The execution of a program calling the function MPI_Send, followed by MPI_Recv, can remain blocked on MPI_Send when two or more processes exchange large-sized messages (on Ada: varies according to the number of processes; on Turing: >2048 bytes).

This problem is caused by using the “standard” MPI send mode (MPI_Send). This mode authorizes the MPI implementation to choose the way of sending messages. In general (and on all the IDRIS machines), small messages are re-copied into a temporary memory space before being sent; large messages, however, are sent in synchronous mode. This synchronous mode implies that for the message to be sent (i.e. for the MPI_Send call to be completed), it is necessary for the reception of this message to have been posted (i.e. the call to MPI_Recv was completed).

Situations of blockage are possible. This can occur, for example, with the following communication schema:

          process   0                             1
                    send(  to 1)                  send(  to 0)
                    recv(from 1)                  recv(from 0)

This communication schema is inadvisable and, moreover, is considered as erroneous by the MPI standard. Fortunately, there are solutions but they require a slight modification of your source:

  • Replace MPI_SEND/MPI_RECV with MPI_SENDRECV :
             process    0                               1
                        sendrecv(to 1, from 1)          sendrecv(to 0, from 0)
  • Replace MPI_SEND with MPI_BSEND (attention : a specific buffer must be allocated) :
             process    0                               1
                        bsend( to 1)                    bsend( to 0)
                        recv(from 1)                    recv(from 0)
  • For one of the processes, inverse MPI_SEND and MPI_RECV :
             process    0                               1
                        send(  to 1)                    recv(from 0)
                        recv(from 1)                    send(  to 0)
  • Use the non-blocking functions MPI_ISEND and MPI_IRECV followed by a call to MPI_WAITALL :
             process    0                               1
                        isend(  to 1)                   isend(  to 0)
                        irecv(from 1)                   irecv(from 0)
                        waitall()                       waitall()

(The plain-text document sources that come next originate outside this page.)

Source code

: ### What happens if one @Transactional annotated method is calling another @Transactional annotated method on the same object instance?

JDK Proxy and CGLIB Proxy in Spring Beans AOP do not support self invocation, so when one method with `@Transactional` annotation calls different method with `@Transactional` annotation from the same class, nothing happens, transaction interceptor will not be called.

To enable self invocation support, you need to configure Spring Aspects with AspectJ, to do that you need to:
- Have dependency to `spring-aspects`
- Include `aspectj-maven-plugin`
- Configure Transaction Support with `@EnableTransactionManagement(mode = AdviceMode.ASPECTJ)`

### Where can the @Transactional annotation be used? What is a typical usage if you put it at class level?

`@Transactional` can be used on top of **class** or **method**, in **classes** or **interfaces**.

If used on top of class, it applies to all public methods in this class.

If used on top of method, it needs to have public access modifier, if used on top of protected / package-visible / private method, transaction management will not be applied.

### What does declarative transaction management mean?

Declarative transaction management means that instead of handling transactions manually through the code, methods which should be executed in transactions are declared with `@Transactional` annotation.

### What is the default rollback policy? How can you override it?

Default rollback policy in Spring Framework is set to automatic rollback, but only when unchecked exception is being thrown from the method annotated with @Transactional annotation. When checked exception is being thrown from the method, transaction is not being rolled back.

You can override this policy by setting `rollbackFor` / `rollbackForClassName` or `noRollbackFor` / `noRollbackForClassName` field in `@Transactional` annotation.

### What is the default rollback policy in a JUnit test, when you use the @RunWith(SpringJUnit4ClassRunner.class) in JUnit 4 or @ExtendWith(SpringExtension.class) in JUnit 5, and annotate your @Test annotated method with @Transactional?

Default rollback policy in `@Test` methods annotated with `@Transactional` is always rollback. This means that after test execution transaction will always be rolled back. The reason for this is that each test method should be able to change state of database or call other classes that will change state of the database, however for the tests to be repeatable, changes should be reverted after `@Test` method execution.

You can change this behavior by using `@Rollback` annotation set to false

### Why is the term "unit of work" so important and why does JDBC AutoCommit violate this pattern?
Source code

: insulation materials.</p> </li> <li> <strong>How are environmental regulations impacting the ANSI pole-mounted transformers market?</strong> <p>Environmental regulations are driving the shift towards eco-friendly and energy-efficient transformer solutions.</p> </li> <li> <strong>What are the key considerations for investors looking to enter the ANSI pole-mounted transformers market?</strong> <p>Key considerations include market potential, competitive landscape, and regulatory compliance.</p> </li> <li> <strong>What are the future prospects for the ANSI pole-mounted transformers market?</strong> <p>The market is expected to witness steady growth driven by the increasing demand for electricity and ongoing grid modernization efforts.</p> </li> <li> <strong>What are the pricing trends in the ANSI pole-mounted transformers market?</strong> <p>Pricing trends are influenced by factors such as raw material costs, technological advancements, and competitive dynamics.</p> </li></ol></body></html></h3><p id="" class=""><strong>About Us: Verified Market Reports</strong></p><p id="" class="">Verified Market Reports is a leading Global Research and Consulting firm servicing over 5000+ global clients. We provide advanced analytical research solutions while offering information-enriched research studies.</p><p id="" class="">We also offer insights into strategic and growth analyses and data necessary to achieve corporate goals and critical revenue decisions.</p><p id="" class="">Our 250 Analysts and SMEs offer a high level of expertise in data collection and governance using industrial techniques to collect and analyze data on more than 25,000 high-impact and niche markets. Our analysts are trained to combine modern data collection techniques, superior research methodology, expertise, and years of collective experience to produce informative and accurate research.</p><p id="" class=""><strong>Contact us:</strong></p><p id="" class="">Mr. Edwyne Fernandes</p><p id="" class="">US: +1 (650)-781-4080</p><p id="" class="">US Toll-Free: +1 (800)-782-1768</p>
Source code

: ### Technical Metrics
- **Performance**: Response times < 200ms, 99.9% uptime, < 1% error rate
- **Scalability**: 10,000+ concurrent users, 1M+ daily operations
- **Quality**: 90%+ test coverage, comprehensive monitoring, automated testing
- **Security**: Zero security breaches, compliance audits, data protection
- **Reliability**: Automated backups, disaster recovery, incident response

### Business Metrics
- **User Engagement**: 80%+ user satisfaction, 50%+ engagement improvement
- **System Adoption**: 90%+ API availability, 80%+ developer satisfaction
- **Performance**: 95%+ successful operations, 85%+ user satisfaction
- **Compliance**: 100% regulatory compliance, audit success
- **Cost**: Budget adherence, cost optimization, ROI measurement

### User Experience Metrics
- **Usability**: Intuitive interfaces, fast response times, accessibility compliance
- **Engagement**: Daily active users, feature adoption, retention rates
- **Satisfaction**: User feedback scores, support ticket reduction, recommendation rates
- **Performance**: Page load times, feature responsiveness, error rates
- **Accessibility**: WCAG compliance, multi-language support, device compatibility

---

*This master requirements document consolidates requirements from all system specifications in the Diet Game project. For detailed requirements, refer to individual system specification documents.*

It is possible to modify the value from which messages will be sent with synchronous mode, according to the host you are using:

  • On Turing : the environment variable PAMID_EAGER allows the setting of message size (in bytes) from which the synchronous sending mode will be used (2049 by default),
  • On Ada : the environment variable MP_EAGER_LIMIT allows the setting of message size from which the synchronous sending mode will be used.

If you would like to be sure that your application does not risk having this problem, it is advised to test it by putting the environment variable at 0 in order to force the synchronous mode for all the standard sends. If all goes well (no blockage), your application should not have this problem (except if you change your communication schemas).